A Retomada Gãh Ré do povo indígena Kaingang, no Morro Santana, em Porto Alegre (RS), completou 2 anos em 18 de outubro. A comemoração contemplou memórias, ações e anseios expressos em rodas de conversa (com chimarrão e fogo), plantio de mudas nativas, pinturas, caminhadas, roda de capoeira e partilha de refeições.
Gah Te, kujá e cacica, juntamente de sua família, recebeu todos os visitantes e apoiadores com sorriso no rosto, convidando enxergar, na pedreira do morro, para além da ferida da exploração à força da natureza pelos não indígenas: ver a memória das casas subterrâneas tradicionais Kaingang no local.
A Retomada Gãh Ré (@retomadagahre) evidencia a sábia relação dos Kaingang com o território. O Morro Santana é o morro mais alto de Porto Alegre, bastante reconhecido por sua biodiversidade. O manejo da mata, realizado pelas famílias indígenas, reforça a importância das espécies nativas de flora como alimento para a fauna e proteção das nascentes de água do local.

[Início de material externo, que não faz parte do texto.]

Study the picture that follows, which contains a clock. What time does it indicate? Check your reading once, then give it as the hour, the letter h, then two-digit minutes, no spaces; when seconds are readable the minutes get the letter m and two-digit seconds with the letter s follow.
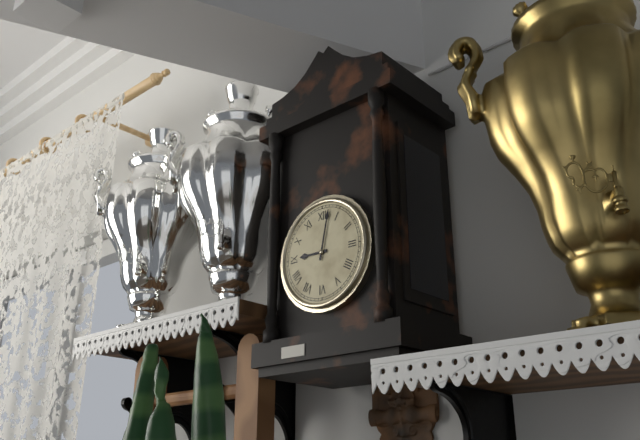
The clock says 9h02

A permanência dos indígenas na área barra a especulação imobiliária, que com força tem avançado sobre áreas de relevância ambiental na capital gaúcha.
A palavra “retomada”, para os Kaingang, remete à “volta para casa”. Além do retorno ao território, a retomada Kaingang no morro mobiliza os rituais, a língua e outros aspectos centrais do modo de viver. “Retomar” é reencontrar-se e reconstruir o território onde os antepassados nasceram, viveram e morreram. É viabilizar, no tempo presente, o encontro entre as marcas do passado e os meios para um futuro digno.
A Amigas da Terra Brasil saúda a Retomada Gãh Ré e seus dois anos de resistência! Apoiamos a luta do Povo Kaingang pela demarcação do território, que ganha força na semana em que 7 territórios Guarani tiveram importantes avanços nos seus processos de demarcação.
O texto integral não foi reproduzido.